Keydo dan Finar menatap Fherlyn secara bersamaan, dan kebisuan dan ketakutan di wajah Fherlyn hanya semakin membenarkan pembelaan Arsen. Entah kebodohan macam apa yang sudah mengakar di otak anak mereka itu.

"Kemudian satu hari menjelang hari pernikahan. Butik mengirim gaun pengantin kami ke rumah dengan sepucuk surat yang mematahkan hati saya. Juga tertulis bahwa dia telah membunuh anak saya," lanjut Arsen. Memasang ekspesi sakit hati yang dibuat-buat sambil menyentuh dada. Hanya sesaat sebelum kemudian wajah arogan dan dingin kembali menghiasi wajahnya yang sesungguhnya.

"Apa?!" Kesiap kaget menghentak jantung Finar hingga membuat tubuhnya tersentak ke belakang dan membentur punggung sofa dengan tangan menempel di dada. Mendadak kepalanya berdenyut dan jantungnya berhenti bernapas. "Membunuh?"

Fherlyn menggeleng-gelengkan kepalanya dengan keras.

"Bukankah ... bukankah kaubilang anakmu masih hidup?" Finar menatap tak percaya ke arah Fherlyn dengan napas terengah.

Fherlyn menggigit bibir bagian dalamnya. Kali ini tusukan tatapan Arsen serasa membelah kepalanya. Selesai sudah, pria itu kini mengetahui keberadaan Adaranya. "Fherlyn hanya berbohong, Ma. Fherlyn tak bersungguh-sungguh melakukannya."

"Jadi, kau mengakui bahwa anakku masih hidup?" Arsen bertanya. "Tadinya aku berpikir membutuhkan usaha yang lebih keras untuk membuatmu mengaku, Fherlyn."
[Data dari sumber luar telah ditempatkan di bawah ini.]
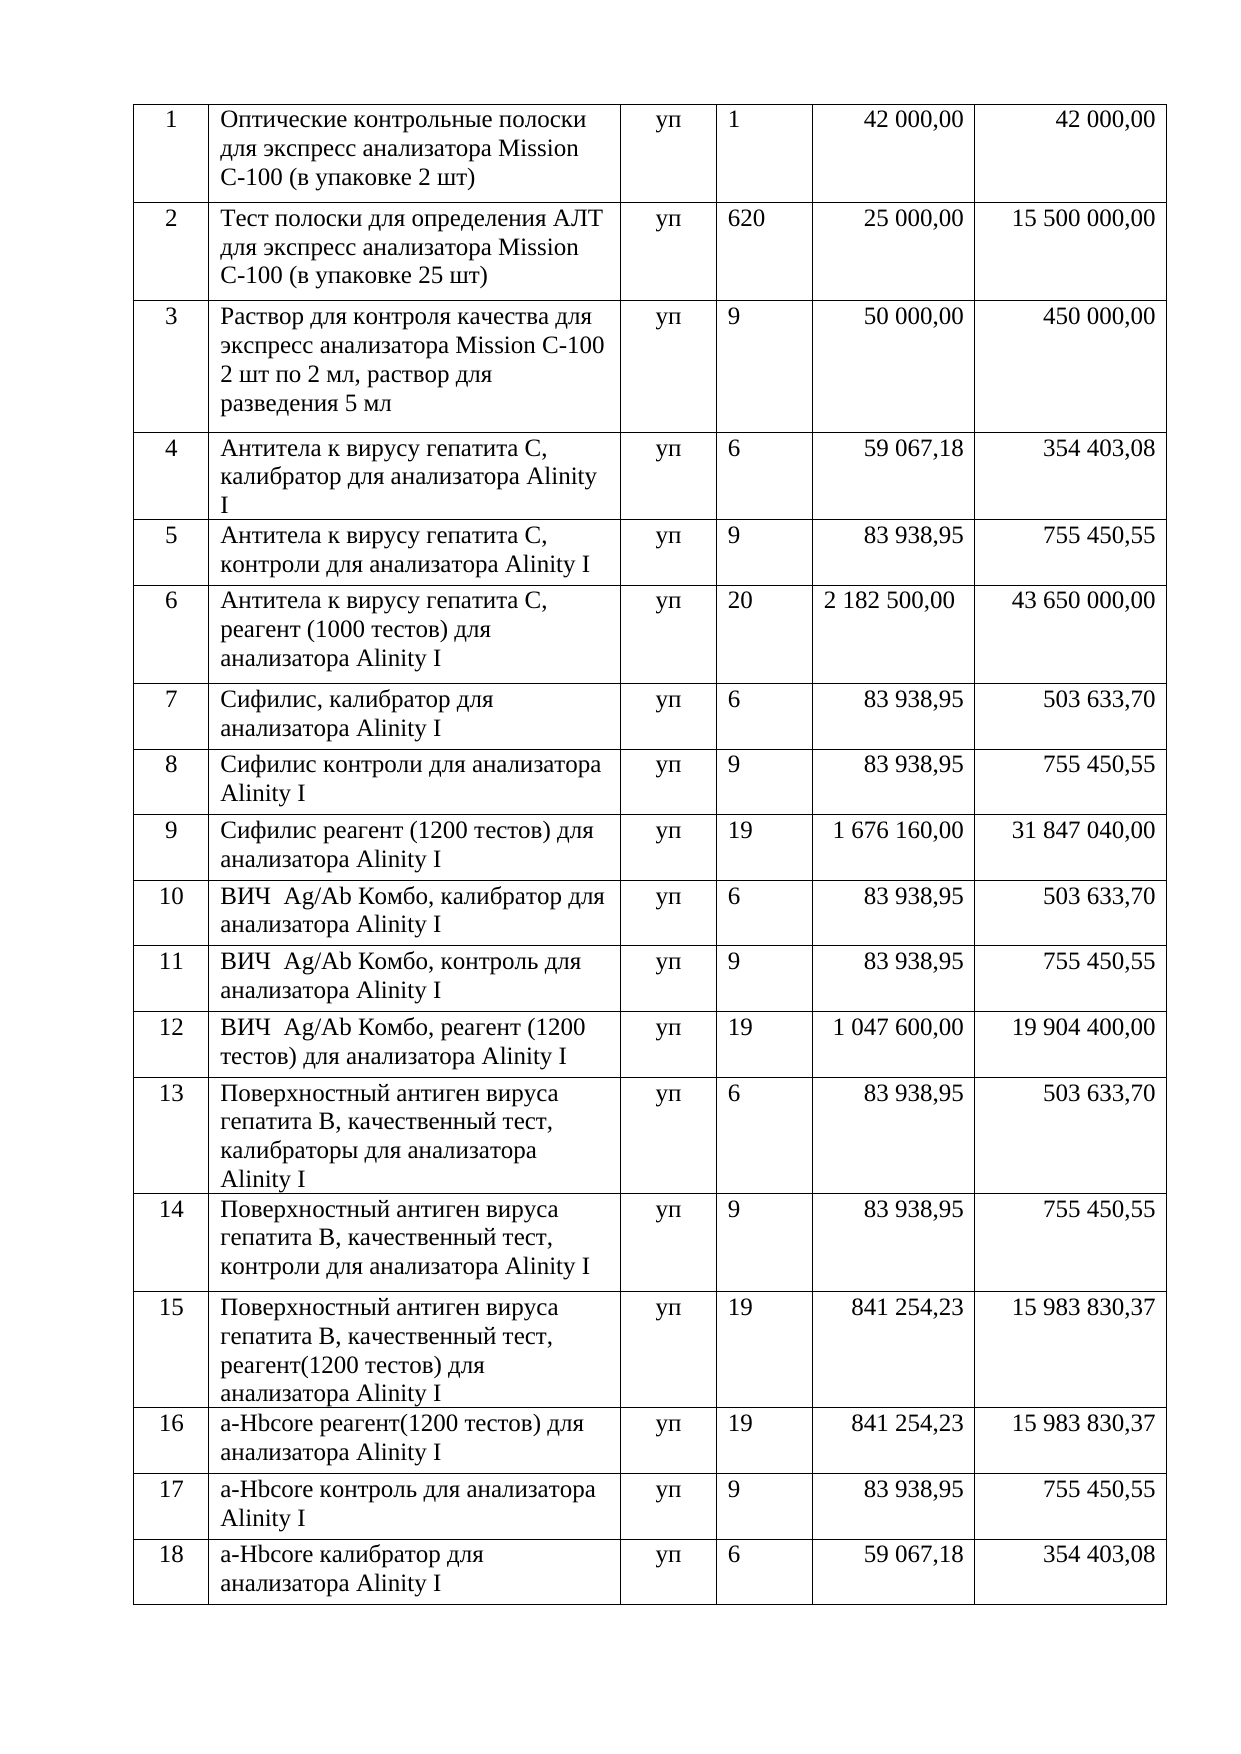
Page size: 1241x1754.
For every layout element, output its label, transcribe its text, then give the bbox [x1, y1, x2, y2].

table_cell 25 000,00 [813, 203, 974, 300]
table_cell 6 [717, 684, 812, 748]
table_cell 59 067,18 [813, 433, 974, 519]
table_cell уп [621, 1474, 716, 1538]
table_cell 755 450,55 [975, 1474, 1166, 1538]
table_cell 6 [717, 1078, 812, 1193]
table_cell Антитела к вирусу гепатита С, калибратор для анализатора Alinity I [209, 433, 620, 519]
table_cell уп [621, 105, 716, 202]
table_cell 450 000,00 [975, 301, 1166, 432]
table_cell уп [621, 203, 716, 300]
table_cell уп [621, 1012, 716, 1077]
table_cell Раствор для контроля качества для экспресс анализатора Mission C-100 2 шт по 2 мл, раствор для разведения 5 мл [209, 301, 620, 432]
table_cell 354 403,08 [975, 1540, 1166, 1604]
table_cell 83 938,95 [813, 750, 974, 814]
table_cell 1 676 160,00 [813, 815, 974, 880]
table_cell 83 938,95 [813, 684, 974, 748]
table_cell 50 000,00 [813, 301, 974, 432]
table_cell 3 [134, 301, 208, 432]
table_cell 83 938,95 [813, 520, 974, 584]
table_cell 83 938,95 [813, 1194, 974, 1291]
table_cell Тест полоски для определения АЛТ для экспресс анализатора Mission C-100 (в упаковке 25 шт) [209, 203, 620, 300]
table_cell 9 [717, 1474, 812, 1538]
table_cell 19 [717, 1292, 812, 1407]
table_cell ВИЧ Ag/Ab Комбо, контроль для анализатора Alinity I [209, 946, 620, 1011]
table_cell 2 [134, 203, 208, 300]
table_cell 43 650 000,00 [975, 586, 1166, 683]
table_cell Поверхностный антиген вируса гепатита В, качественный тест, калибраторы для анализатора Alinity I [209, 1078, 620, 1193]
table_cell Сифилис реагент (1200 тестов) для анализатора Alinity I [209, 815, 620, 880]
table_cell 59 067,18 [813, 1540, 974, 1604]
table_cell 13 [134, 1078, 208, 1193]
table_cell 1 047 600,00 [813, 1012, 974, 1077]
table_cell уп [621, 301, 716, 432]
table_cell 19 [717, 815, 812, 880]
table_cell 42 000,00 [975, 105, 1166, 202]
table_cell уп [621, 684, 716, 748]
table_cell 9 [717, 750, 812, 814]
table_cell a-Hbcore калибратор для анализатора Alinity I [209, 1540, 620, 1604]
table_cell уп [621, 1292, 716, 1407]
table_cell 15 500 000,00 [975, 203, 1166, 300]
table_cell 15 983 830,37 [975, 1292, 1166, 1407]
table_cell 10 [134, 881, 208, 945]
table_cell уп [621, 433, 716, 519]
table_cell a-Hbcore реагент(1200 тестов) для анализатора Alinity I [209, 1408, 620, 1473]
table_cell 19 [717, 1408, 812, 1473]
table_cell уп [621, 520, 716, 584]
table_cell 7 [134, 684, 208, 748]
table_cell 841 254,23 [813, 1292, 974, 1407]
table_cell уп [621, 946, 716, 1011]
table_cell 755 450,55 [975, 1194, 1166, 1291]
table_cell Сифилис, калибратор для анализатора Alinity I [209, 684, 620, 748]
table_cell 755 450,55 [975, 520, 1166, 584]
table_cell 2 182 500,00 [813, 586, 974, 683]
table_cell 9 [717, 520, 812, 584]
table_cell 755 450,55 [975, 750, 1166, 814]
table_cell 16 [134, 1408, 208, 1473]
table_cell 15 [134, 1292, 208, 1407]
table_cell 354 403,08 [975, 433, 1166, 519]
table_cell уп [621, 1408, 716, 1473]
table_cell уп [621, 881, 716, 945]
table_cell 6 [717, 1540, 812, 1604]
table_cell 42 000,00 [813, 105, 974, 202]
table_cell 1 [717, 105, 812, 202]
table_cell 6 [134, 586, 208, 683]
table_cell уп [621, 1194, 716, 1291]
table_cell 503 633,70 [975, 684, 1166, 748]
table_cell 83 938,95 [813, 946, 974, 1011]
table_cell ВИЧ Ag/Ab Комбо, калибратор для анализатора Alinity I [209, 881, 620, 945]
table_cell 83 938,95 [813, 1078, 974, 1193]
table_cell 755 450,55 [975, 946, 1166, 1011]
table_cell 9 [717, 1194, 812, 1291]
table_cell ВИЧ Ag/Ab Комбо, реагент (1200 тестов) для анализатора Alinity I [209, 1012, 620, 1077]
table_cell уп [621, 1540, 716, 1604]
table_cell уп [621, 586, 716, 683]
table_cell 503 633,70 [975, 1078, 1166, 1193]
table_cell 19 904 400,00 [975, 1012, 1166, 1077]
table_cell 31 847 040,00 [975, 815, 1166, 880]
table_cell 18 [134, 1540, 208, 1604]
table_cell 17 [134, 1474, 208, 1538]
table_cell 620 [717, 203, 812, 300]
table_cell 1 [134, 105, 208, 202]
table_cell 9 [717, 301, 812, 432]
table_cell a-Hbcore контроль для анализатора Alinity I [209, 1474, 620, 1538]
table_cell 9 [134, 815, 208, 880]
table_cell Антитела к вирусу гепатита С, контроли для анализатора Alinity I [209, 520, 620, 584]
table_cell 503 633,70 [975, 881, 1166, 945]
table_cell 6 [717, 881, 812, 945]
table_cell 19 [717, 1012, 812, 1077]
table_cell 83 938,95 [813, 881, 974, 945]
table_cell 5 [134, 520, 208, 584]
table_cell 6 [717, 433, 812, 519]
table_cell Поверхностный антиген вируса гепатита В, качественный тест, реагент(1200 тестов) для анализатора Alinity I [209, 1292, 620, 1407]
table_cell уп [621, 1078, 716, 1193]
table_cell Оптические контрольные полоски для экспресс анализатора Mission C-100 (в упаковке 2 шт) [209, 105, 620, 202]
table_cell 4 [134, 433, 208, 519]
table_cell 11 [134, 946, 208, 1011]
table_cell 12 [134, 1012, 208, 1077]
table_cell Антитела к вирусу гепатита С, реагент (1000 тестов) для анализатора Alinity I [209, 586, 620, 683]
table_cell 8 [134, 750, 208, 814]
table_cell 83 938,95 [813, 1474, 974, 1538]
table_cell Поверхностный антиген вируса гепатита В, качественный тест, контроли для анализатора Alinity I [209, 1194, 620, 1291]
table_cell 9 [717, 946, 812, 1011]
table_cell уп [621, 750, 716, 814]
table_cell 841 254,23 [813, 1408, 974, 1473]
table_cell 14 [134, 1194, 208, 1291]
table_cell 15 983 830,37 [975, 1408, 1166, 1473]
table_cell уп [621, 815, 716, 880]
table_cell 20 [717, 586, 812, 683]
table_cell Сифилис контроли для анализатора Alinity I [209, 750, 620, 814]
Fherlyn tak berani menoleh ke arah Arsen.

"Dan kau menculik anakmu sendiri," putus Keydo.

Fherlyn membelalak tak percaya. "Kau yang menculik Aara?"

Arsen tersenyum tipis. "Menculik? Itu terlalu kasar."

"Apa yang kauinginkan?" Mata Keydo mengunci tatapan Arsen. Pria itu datang ke rumah ini sudah tentu bukan sekedar menunjukkan diri penuh kebanggaan untuk memberitahu karena telah berhasil meniduri dan menghamili putri tunggal seorang Keydo Ellard, kan? Niatnya sudah tergambar jelas di mata dan kesombongan pria itu.

Arsen diam sejenak. Tampak berpikir lalu seringai samar menghiasi sudut bibirnya ketika menjawab, "Mungkin ... sebuah pernikahan."